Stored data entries
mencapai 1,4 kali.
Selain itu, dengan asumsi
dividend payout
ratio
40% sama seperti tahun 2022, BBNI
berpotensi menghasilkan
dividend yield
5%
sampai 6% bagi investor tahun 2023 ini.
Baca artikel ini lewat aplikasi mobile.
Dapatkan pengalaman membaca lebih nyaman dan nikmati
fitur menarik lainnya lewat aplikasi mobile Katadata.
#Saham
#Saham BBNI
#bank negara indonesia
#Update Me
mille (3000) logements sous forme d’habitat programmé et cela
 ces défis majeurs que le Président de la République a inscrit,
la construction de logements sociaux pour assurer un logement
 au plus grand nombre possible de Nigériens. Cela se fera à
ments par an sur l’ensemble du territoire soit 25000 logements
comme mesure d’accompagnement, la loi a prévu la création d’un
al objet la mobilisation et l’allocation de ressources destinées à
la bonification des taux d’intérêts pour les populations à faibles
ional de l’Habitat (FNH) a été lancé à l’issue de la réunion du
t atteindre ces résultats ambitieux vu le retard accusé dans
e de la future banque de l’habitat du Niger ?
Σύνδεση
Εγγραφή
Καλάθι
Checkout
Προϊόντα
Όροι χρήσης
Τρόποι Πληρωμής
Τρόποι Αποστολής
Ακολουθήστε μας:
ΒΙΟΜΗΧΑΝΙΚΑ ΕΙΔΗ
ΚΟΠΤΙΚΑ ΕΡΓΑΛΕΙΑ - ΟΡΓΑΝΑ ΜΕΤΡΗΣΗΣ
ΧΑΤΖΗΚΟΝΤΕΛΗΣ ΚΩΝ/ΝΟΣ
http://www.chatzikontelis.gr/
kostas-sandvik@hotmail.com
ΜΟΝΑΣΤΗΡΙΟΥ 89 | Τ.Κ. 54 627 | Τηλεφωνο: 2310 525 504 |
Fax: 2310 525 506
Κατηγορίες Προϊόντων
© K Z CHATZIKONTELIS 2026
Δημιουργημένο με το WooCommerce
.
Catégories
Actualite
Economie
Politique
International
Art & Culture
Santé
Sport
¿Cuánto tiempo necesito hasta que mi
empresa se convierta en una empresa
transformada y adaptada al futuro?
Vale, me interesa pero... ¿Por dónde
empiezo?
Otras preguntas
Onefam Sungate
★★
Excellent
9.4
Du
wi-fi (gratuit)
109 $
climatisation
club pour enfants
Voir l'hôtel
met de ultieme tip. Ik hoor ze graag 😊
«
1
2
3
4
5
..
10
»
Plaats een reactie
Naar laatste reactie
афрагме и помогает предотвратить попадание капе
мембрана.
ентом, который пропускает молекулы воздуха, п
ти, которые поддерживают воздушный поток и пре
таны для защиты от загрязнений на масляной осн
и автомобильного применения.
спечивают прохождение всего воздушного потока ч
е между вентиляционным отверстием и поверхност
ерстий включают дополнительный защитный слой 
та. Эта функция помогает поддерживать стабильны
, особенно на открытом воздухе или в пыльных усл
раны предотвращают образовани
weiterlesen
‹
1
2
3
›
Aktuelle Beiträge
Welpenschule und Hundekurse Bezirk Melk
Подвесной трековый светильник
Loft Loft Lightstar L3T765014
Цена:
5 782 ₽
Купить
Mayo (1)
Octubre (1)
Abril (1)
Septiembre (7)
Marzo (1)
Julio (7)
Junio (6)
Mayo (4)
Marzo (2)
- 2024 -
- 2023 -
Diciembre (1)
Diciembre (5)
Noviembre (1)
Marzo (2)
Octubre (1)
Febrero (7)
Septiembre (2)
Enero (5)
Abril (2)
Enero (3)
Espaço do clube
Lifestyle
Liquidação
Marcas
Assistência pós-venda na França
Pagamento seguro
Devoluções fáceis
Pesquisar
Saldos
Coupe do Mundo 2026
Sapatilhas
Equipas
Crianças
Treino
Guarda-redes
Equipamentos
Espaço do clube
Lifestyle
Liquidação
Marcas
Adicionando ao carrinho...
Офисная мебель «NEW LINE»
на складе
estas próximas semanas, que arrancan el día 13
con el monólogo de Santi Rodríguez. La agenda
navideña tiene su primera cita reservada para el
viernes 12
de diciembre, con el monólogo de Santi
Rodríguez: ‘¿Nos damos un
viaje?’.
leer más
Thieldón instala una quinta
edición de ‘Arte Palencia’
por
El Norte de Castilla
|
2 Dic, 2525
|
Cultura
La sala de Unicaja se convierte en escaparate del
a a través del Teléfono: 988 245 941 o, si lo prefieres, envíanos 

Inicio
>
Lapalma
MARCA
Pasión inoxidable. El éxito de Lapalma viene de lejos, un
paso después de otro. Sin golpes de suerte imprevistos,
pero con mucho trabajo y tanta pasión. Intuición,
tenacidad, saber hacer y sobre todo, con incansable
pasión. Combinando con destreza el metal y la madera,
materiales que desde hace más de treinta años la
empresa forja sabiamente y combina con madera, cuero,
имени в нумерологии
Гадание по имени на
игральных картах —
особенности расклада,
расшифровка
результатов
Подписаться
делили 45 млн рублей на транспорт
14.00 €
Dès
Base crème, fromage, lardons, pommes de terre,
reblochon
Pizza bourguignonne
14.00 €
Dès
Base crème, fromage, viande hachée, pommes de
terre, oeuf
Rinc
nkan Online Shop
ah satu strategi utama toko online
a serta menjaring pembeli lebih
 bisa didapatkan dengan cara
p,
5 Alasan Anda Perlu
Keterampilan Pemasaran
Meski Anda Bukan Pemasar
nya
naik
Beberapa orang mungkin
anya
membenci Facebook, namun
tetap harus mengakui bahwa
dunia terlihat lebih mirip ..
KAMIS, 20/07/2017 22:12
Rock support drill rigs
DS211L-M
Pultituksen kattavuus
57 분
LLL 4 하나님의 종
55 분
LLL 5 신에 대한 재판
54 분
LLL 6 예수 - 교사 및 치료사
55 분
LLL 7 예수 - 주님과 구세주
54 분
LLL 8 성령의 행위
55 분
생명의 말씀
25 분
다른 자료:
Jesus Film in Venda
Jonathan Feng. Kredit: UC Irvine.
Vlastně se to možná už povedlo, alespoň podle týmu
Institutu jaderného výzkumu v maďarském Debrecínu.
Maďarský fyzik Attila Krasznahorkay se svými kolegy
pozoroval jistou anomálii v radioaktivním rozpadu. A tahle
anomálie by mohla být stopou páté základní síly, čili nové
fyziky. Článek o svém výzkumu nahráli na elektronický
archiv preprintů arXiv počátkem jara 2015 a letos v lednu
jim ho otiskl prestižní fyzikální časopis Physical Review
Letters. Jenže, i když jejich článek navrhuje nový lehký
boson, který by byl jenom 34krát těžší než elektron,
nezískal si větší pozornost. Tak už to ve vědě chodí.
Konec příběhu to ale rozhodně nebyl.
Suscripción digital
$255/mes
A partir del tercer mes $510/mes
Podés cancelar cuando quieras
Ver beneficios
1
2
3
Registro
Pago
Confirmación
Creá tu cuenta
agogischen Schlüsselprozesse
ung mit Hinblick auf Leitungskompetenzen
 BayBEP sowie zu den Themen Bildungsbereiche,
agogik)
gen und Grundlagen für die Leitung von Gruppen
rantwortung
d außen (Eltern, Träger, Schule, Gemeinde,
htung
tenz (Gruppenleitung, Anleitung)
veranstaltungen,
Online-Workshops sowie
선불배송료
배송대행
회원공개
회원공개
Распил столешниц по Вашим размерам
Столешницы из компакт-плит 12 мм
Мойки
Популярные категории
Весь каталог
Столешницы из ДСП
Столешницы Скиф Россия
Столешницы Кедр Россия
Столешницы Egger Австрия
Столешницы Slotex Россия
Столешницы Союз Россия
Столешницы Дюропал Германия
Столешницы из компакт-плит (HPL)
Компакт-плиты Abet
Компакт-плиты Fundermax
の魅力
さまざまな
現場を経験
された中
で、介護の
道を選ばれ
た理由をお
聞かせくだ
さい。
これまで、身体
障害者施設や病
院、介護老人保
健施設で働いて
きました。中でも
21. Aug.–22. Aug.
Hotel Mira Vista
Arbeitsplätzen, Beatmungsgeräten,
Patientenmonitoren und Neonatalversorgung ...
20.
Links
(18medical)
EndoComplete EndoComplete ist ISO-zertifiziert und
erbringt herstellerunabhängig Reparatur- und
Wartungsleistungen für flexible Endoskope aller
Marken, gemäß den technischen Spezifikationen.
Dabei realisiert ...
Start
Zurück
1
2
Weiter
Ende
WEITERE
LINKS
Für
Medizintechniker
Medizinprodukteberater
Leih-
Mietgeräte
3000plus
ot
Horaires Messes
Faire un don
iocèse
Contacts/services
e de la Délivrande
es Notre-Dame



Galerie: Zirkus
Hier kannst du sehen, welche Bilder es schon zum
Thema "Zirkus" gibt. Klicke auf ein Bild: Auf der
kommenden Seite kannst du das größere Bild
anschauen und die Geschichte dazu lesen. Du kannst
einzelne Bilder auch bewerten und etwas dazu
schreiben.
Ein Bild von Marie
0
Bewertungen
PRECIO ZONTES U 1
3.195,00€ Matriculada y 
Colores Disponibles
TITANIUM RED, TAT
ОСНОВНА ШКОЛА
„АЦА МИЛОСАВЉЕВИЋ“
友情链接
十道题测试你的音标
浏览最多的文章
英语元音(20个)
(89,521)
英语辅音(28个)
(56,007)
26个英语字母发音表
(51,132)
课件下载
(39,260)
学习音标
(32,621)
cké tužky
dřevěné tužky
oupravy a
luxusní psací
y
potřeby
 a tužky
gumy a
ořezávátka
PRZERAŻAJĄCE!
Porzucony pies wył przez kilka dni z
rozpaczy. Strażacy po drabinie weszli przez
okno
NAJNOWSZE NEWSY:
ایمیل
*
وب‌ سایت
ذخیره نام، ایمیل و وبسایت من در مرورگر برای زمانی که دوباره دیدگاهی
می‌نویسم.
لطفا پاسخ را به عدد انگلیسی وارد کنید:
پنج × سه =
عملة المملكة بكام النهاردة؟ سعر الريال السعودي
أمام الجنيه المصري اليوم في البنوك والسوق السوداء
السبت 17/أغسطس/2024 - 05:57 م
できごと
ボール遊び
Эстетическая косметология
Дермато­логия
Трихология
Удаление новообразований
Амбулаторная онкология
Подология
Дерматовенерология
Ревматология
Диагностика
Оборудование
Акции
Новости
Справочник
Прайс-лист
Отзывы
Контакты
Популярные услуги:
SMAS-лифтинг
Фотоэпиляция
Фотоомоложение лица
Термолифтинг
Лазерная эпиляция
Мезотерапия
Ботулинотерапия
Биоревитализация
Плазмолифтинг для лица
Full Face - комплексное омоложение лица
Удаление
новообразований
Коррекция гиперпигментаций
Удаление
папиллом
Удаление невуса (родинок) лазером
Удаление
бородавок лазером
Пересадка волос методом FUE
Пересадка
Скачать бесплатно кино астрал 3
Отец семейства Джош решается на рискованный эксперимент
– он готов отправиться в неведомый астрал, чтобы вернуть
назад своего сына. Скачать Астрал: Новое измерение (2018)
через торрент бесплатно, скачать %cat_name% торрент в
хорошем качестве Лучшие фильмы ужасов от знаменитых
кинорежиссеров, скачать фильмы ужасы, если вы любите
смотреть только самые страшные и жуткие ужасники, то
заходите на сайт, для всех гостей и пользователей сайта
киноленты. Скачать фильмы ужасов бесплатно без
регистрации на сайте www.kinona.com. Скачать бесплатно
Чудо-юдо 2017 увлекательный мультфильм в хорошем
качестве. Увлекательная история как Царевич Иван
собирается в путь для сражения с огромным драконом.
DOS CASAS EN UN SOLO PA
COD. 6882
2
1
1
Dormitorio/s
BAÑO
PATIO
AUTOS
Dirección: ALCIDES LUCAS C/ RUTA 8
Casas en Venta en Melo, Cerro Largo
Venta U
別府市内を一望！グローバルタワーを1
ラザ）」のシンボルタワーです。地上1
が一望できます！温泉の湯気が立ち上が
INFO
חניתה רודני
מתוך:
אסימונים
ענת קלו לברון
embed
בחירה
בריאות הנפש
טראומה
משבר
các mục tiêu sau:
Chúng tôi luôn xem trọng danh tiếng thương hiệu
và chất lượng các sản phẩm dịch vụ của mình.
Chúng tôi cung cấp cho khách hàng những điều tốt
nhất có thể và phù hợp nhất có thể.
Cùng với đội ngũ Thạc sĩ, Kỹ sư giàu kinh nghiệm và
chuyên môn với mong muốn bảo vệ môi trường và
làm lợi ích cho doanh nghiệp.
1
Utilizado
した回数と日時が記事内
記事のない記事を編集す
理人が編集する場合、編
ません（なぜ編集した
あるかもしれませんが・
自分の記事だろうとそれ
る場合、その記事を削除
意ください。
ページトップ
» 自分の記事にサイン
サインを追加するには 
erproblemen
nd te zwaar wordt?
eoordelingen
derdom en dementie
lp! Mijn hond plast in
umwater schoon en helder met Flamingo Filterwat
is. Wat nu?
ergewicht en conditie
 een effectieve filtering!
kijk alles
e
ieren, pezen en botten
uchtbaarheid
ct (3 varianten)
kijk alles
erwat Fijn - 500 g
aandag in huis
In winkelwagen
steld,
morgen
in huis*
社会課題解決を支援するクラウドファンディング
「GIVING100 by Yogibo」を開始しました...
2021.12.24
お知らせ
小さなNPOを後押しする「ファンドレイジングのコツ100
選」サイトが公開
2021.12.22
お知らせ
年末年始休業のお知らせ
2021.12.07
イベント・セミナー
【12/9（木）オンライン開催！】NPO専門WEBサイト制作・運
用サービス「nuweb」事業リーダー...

Try it
Copy each line of the data above that holds "przez".

Your response
Porzucony pies wył przez kilka dni z
rozpaczy. Strażacy po drabinie weszli przez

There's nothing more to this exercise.